Justice Burley of the Federal Court of Australia has ruled in favour of Safe Direction with respect to what Safe Direction considers was a misconceived litigation brought against it and its Managing Director Hayden Wallace by Ingal Civil Products (Ingal) a Valmont Company.
Justice Burley ruled:
- In favour of Safe Direction with respect to a patent infringement claim asserted by Ingal relating to Safe Direction’s manufacture, promotion and sale of its RamShield guardrail product
- In favour of Safe Direction and Wallace against Ingal’s attempt to seek damages for infringement pursuant to s 122(1A) of the Patents Act based on Ingal’s allegation that Safe Direction and Wallace engaged in flagrantly infringing conduct
- In favour of Safe Direction against Ingal’s contention that Safe Direction by offering for sale and promoting its RamShield Product, Safe Direction is engaging in conduct which is likely to be, misleading or deceptive in contravention of Australian Consumer Law
- In favour of Wallace with respect to Ingal’s contention that Wallace is a joint tortfeasor with Safe Direction or a person who has authorised Safe Direction to infringe Ingal’s patent
Ingal were seeking amongst other things: permanent injunctions which would have resulted in the withdrawal from manufacture and sale of the RamShield product; the withdrawal of the RamShield product from regulatory directories; damages; as well as punitive damages relating to Safe Direction’s and Wallace’s conduct together with the costs of the litigation. Moreover, Ingal were seeking to make Wallace jointly liable with Safe Direction. The ruling of the Federal Court means Ingal failed in obtaining any of the remedies sought against Safe Direction.

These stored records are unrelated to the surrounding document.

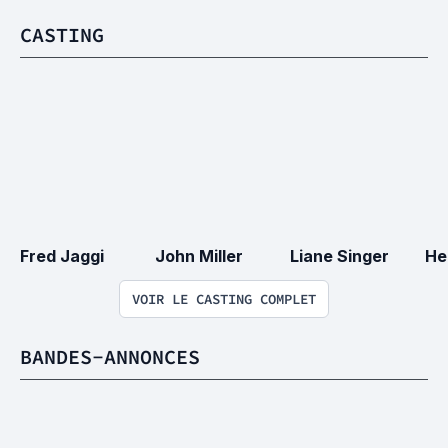
CASTING
Fred Jaggi
John Miller
Liane Singer
He
VOIR LE CASTING COMPLET
BANDES-ANNONCES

Justice Burley found that Ingal’s patent for a post for a guardrail system designed to work better during a collision lacked novelty in light of Safe Direction’s patent for its RamShield product and that Safe Direction’s patent was entitled to a priority date.
Ingal had originally filed a patent application in December 2008 but made amendments to the claims of that application over 7 years later in May 2015 and claimed priority for the changed claims effective from the 2008 application. The 2015 amendments made by Ingal were after Safe Direction’s RamShield patent had been published, after Safe Direction had promulgated marketing materials and product manuals and after Safe Direction had sold its RamShield product. Safe Direction’s Managing Director, Hayden Wallace, said that it would be difficult to conclude other than that Ingal purposefully made the May 2015 amendments and drafted them in such way (after Ingal had full visibility of the commercialised RamShield product), to bring about infringement by the RamShield product – something that was not denied by Ingal during the court hearing. The absurdity of Ingal’s act was that the changes to the claims made in 2015 to the 2008 patent application were not based on any matter in substance disclosed in the 2008 application i.e. Ingal prima facie had no entitlement to the changed claims, Wallace said.
Wallace a former MD of Ingal, (is the inventor of both the Ingal 2008 patent application and the Safe Direction RamShield product), said that Safe Direction has never been anything other than resolute in defending itself against what it considers to be an utterly misconceived, licentious, cynical and contrived act by a recalcitrant company in what he believes was an attempt to leverage the balance sheet of its US domiciled multinational parent company, Valmont Industries, against a small Australian business.
Wallace said he believes that the costs to the parties is likely to be in the order of $2m, something that Ingal who have been vocal in bragging about their deep pockets can now, under the orders of the court, put to use and account for.